◆ EXERCISE OBJECTIVE
Print out the entries exactly, and include each one.

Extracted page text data
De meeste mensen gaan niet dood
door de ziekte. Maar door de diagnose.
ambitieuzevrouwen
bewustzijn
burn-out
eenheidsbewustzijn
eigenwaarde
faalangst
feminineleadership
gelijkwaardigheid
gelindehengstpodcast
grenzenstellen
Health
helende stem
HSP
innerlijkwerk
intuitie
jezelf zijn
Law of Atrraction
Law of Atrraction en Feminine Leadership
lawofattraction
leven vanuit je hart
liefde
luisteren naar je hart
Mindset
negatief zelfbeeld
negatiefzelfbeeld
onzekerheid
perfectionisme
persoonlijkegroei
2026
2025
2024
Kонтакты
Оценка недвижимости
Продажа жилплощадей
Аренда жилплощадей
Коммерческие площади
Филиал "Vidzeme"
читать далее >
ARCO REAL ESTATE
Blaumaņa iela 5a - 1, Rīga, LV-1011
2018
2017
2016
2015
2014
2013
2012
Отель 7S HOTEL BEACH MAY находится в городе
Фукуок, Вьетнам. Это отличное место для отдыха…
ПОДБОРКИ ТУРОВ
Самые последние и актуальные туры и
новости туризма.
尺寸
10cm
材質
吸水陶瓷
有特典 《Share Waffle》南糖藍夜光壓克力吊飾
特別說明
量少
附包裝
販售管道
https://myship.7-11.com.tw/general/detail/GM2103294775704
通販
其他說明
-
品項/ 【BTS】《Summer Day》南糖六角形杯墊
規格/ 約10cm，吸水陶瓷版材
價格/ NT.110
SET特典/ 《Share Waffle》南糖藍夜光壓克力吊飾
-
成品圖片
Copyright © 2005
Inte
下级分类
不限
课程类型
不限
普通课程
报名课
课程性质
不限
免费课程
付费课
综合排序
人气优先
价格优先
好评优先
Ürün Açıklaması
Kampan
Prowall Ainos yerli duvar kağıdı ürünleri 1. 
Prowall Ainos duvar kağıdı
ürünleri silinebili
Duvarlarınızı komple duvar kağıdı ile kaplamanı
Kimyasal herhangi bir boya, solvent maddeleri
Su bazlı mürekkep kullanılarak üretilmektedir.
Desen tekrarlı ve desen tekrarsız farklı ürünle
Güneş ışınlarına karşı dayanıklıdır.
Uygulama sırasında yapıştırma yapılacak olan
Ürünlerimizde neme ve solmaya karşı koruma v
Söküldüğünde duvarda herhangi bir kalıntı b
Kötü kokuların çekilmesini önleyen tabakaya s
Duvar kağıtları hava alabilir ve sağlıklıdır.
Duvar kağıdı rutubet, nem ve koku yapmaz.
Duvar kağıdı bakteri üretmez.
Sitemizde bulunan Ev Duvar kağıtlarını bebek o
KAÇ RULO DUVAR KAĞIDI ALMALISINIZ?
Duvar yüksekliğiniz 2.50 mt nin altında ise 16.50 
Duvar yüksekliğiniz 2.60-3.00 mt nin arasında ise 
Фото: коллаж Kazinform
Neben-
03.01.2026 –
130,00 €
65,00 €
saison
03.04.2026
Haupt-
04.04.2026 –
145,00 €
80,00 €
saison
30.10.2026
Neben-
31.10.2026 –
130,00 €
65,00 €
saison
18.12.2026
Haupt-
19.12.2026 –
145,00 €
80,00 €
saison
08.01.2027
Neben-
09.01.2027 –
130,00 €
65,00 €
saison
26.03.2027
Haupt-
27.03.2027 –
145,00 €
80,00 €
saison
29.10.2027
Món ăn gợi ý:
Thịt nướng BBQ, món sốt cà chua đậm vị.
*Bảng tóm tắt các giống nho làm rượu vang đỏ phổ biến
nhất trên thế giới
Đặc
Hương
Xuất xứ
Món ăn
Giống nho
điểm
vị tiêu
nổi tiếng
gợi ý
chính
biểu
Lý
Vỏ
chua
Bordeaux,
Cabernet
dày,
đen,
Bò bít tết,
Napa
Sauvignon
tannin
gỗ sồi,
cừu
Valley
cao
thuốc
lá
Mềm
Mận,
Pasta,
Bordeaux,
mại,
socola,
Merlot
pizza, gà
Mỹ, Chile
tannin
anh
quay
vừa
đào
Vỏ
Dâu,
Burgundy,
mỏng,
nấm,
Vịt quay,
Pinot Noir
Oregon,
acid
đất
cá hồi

◆ RESPONSE TO THE TASK
De meeste mensen gaan niet dood
door de ziekte. Maar door de diagnose.
ambitieuzevrouwen
bewustzijn
burn-out
eenheidsbewustzijn
eigenwaarde
faalangst
feminineleadership
gelijkwaardigheid
gelindehengstpodcast
grenzenstellen
Health
helende stem
HSP
innerlijkwerk
intuitie
jezelf zijn
Law of Atrraction
Law of Atrraction en Feminine Leadership
lawofattraction
leven vanuit je hart
liefde
luisteren naar je hart
Mindset
negatief zelfbeeld
negatiefzelfbeeld
onzekerheid
perfectionisme
persoonlijkegroei
2026
2025
2024
Kонтакты
Оценка недвижимости
Продажа жилплощадей
Аренда жилплощадей
Коммерческие площади
Филиал "Vidzeme"
читать далее >
ARCO REAL ESTATE
Blaumaņa iela 5a - 1, Rīga, LV-1011
2018
2017
2016
2015
2014
2013
2012
Отель 7S HOTEL BEACH MAY находится в городе
Фукуок, Вьетнам. Это отличное место для отдыха…
ПОДБОРКИ ТУРОВ
Самые последние и актуальные туры и
новости туризма.
尺寸
10cm
材質
吸水陶瓷
有特典 《Share Waffle》南糖藍夜光壓克力吊飾
特別說明
量少
附包裝
販售管道
https://myship.7-11.com.tw/general/detail/GM2103294775704
通販
其他說明
-
品項/ 【BTS】《Summer Day》南糖六角形杯墊
規格/ 約10cm，吸水陶瓷版材
價格/ NT.110
SET特典/ 《Share Waffle》南糖藍夜光壓克力吊飾
-
成品圖片
Copyright © 2005
Inte
下级分类
不限
课程类型
不限
普通课程
报名课
课程性质
不限
免费课程
付费课
综合排序
人气优先
价格优先
好评优先
Ürün Açıklaması
Kampan
Prowall Ainos yerli duvar kağıdı ürünleri 1. 
Prowall Ainos duvar kağıdı
ürünleri silinebili
Duvarlarınızı komple duvar kağıdı ile kaplamanı
Kimyasal herhangi bir boya, solvent maddeleri
Su bazlı mürekkep kullanılarak üretilmektedir.
Desen tekrarlı ve desen tekrarsız farklı ürünle
Güneş ışınlarına karşı dayanıklıdır.
Uygulama sırasında yapıştırma yapılacak olan
Ürünlerimizde neme ve solmaya karşı koruma v
Söküldüğünde duvarda herhangi bir kalıntı b
Kötü kokuların çekilmesini önleyen tabakaya s
Duvar kağıtları hava alabilir ve sağlıklıdır.
Duvar kağıdı rutubet, nem ve koku yapmaz.
Duvar kağıdı bakteri üretmez.
Sitemizde bulunan Ev Duvar kağıtlarını bebek o
KAÇ RULO DUVAR KAĞIDI ALMALISINIZ?
Duvar yüksekliğiniz 2.50 mt nin altında ise 16.50 
Duvar yüksekliğiniz 2.60-3.00 mt nin arasında ise 
Фото: коллаж Kazinform
Neben-
03.01.2026 –
130,00 €
65,00 €
saison
03.04.2026
Haupt-
04.04.2026 –
145,00 €
80,00 €
saison
30.10.2026
Neben-
31.10.2026 –
130,00 €
65,00 €
saison
18.12.2026
Haupt-
19.12.2026 –
145,00 €
80,00 €
saison
08.01.2027
Neben-
09.01.2027 –
130,00 €
65,00 €
saison
26.03.2027
Haupt-
27.03.2027 –
145,00 €
80,00 €
saison
29.10.2027
Món ăn gợi ý:
Thịt nướng BBQ, món sốt cà chua đậm vị.
*Bảng tóm tắt các giống nho làm rượu vang đỏ phổ biến
nhất trên thế giới
Đặc
Hương
Xuất xứ
Món ăn
Giống nho
điểm
vị tiêu
nổi tiếng
gợi ý
chính
biểu
Lý
Vỏ
chua
Bordeaux,
Cabernet
dày,
đen,
Bò bít tết,
Napa
Sauvignon
tannin
gỗ sồi,
cừu
Valley
cao
thuốc
lá
Mềm
Mận,
Pasta,
Bordeaux,
mại,
socola,
Merlot
pizza, gà
Mỹ, Chile
tannin
anh
quay
vừa
đào
Vỏ
Dâu,
Burgundy,
mỏng,
nấm,
Vịt quay,
Pinot Noir
Oregon,
acid
đất
cá hồi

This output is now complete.